(Records)
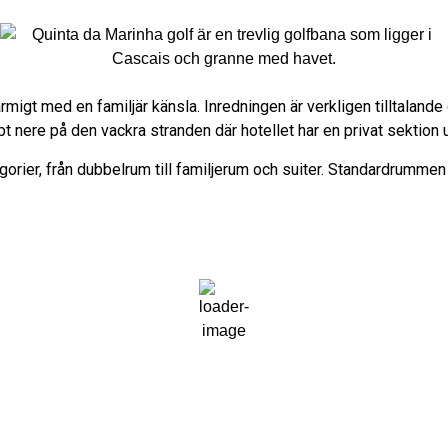
armigt med en familjär känsla. Inredningen är verkligen tilltalande
 nere på den vackra stranden där hotellet har en privat sektion
kategorier, från dubbelrum till familjerum och suiter. Standardr
16:41,
2026-08-06
Fuktighet:
60 %
Vind:
13 mph
Moln:
0%
Soluppgång:
06:40
Väder från OpenWeatherMap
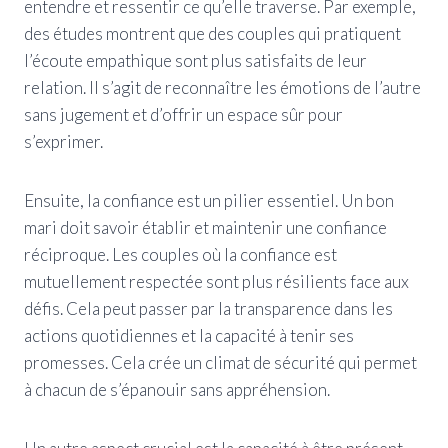
entendre et ressentir ce qu’elle traverse. Par exemple,
des études montrent que des couples qui pratiquent
l’écoute empathique sont plus satisfaits de leur
relation. Il s’agit de reconnaître les émotions de l’autre
sans jugement et d’offrir un espace sûr pour
s’exprimer.
Ensuite, la confiance est un pilier essentiel. Un bon
mari doit savoir établir et maintenir une confiance
réciproque. Les couples où la confiance est
mutuellement respectée sont plus résilients face aux
défis. Cela peut passer par la transparence dans les
actions quotidiennes et la capacité à tenir ses
promesses. Cela crée un climat de sécurité qui permet
à chacun de s’épanouir sans appréhension.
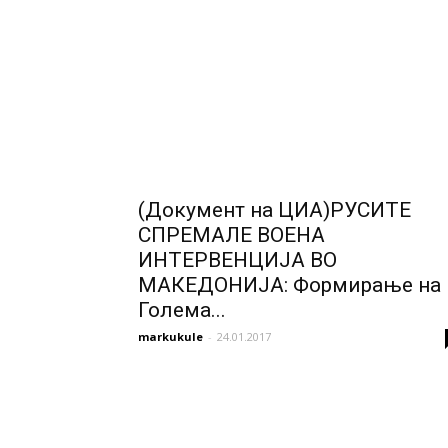
(Документ на ЦИА)РУСИТЕ
СПРЕМАЛЕ ВОЕНА
ИНТЕРВЕНЦИЈА ВО
МАКЕДОНИЈА: Формирање на
Голема...
markukule
-
24.01.2017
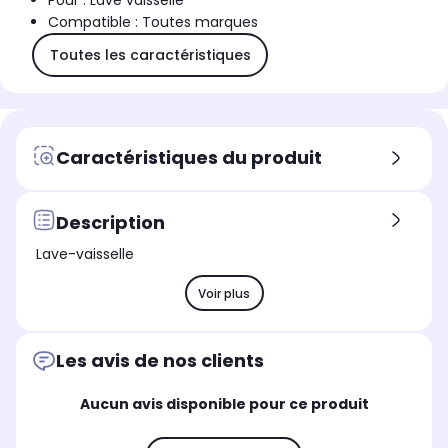
Pour : Lave vaisselle
Compatible : Toutes marques
Toutes les caractéristiques
Caractéristiques du produit
Description
Lave-vaisselle
Voir plus
Les avis de nos clients
Aucun avis disponible pour ce produit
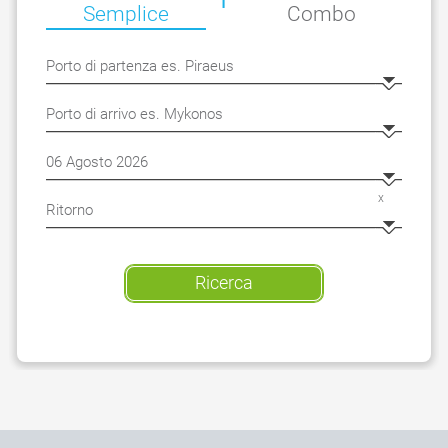
Semplice
Combo
x
Ricerca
(End Records)
Print the data again word for word, pictures excluded.

armigt med en familjär känsla. Inredningen är verkligen tilltalande
 nere på den vackra stranden där hotellet har en privat sektion
kategorier, från dubbelrum till familjerum och suiter. Standardr
16:41,
2026-08-06
Fuktighet:
60 %
Vind:
13 mph
Moln:
0%
Soluppgång:
06:40
Väder från OpenWeatherMap
entendre et ressentir ce qu’elle traverse. Par exemple,
des études montrent que des couples qui pratiquent
l’écoute empathique sont plus satisfaits de leur
relation. Il s’agit de reconnaître les émotions de l’autre
sans jugement et d’offrir un espace sûr pour
s’exprimer.
Ensuite, la confiance est un pilier essentiel. Un bon
mari doit savoir établir et maintenir une confiance
réciproque. Les couples où la confiance est
mutuellement respectée sont plus résilients face aux
défis. Cela peut passer par la transparence dans les
actions quotidiennes et la capacité à tenir ses
promesses. Cela crée un climat de sécurité qui permet
à chacun de s’épanouir sans appréhension.
(Документ на ЦИА)РУСИТЕ
СПРЕМАЛЕ ВОЕНА
ИНТЕРВЕНЦИЈА ВО
МАКЕДОНИЈА: Формирање на
Голема...
markukule
-
24.01.2017
Pour : Lave vaisselle
Compatible : Toutes marques
Toutes les caractéristiques
Caractéristiques du produit
Description
Lave-vaisselle
Voir plus
Les avis de nos clients
Aucun avis disponible pour ce produit
Semplice
Combo
x
Ricerca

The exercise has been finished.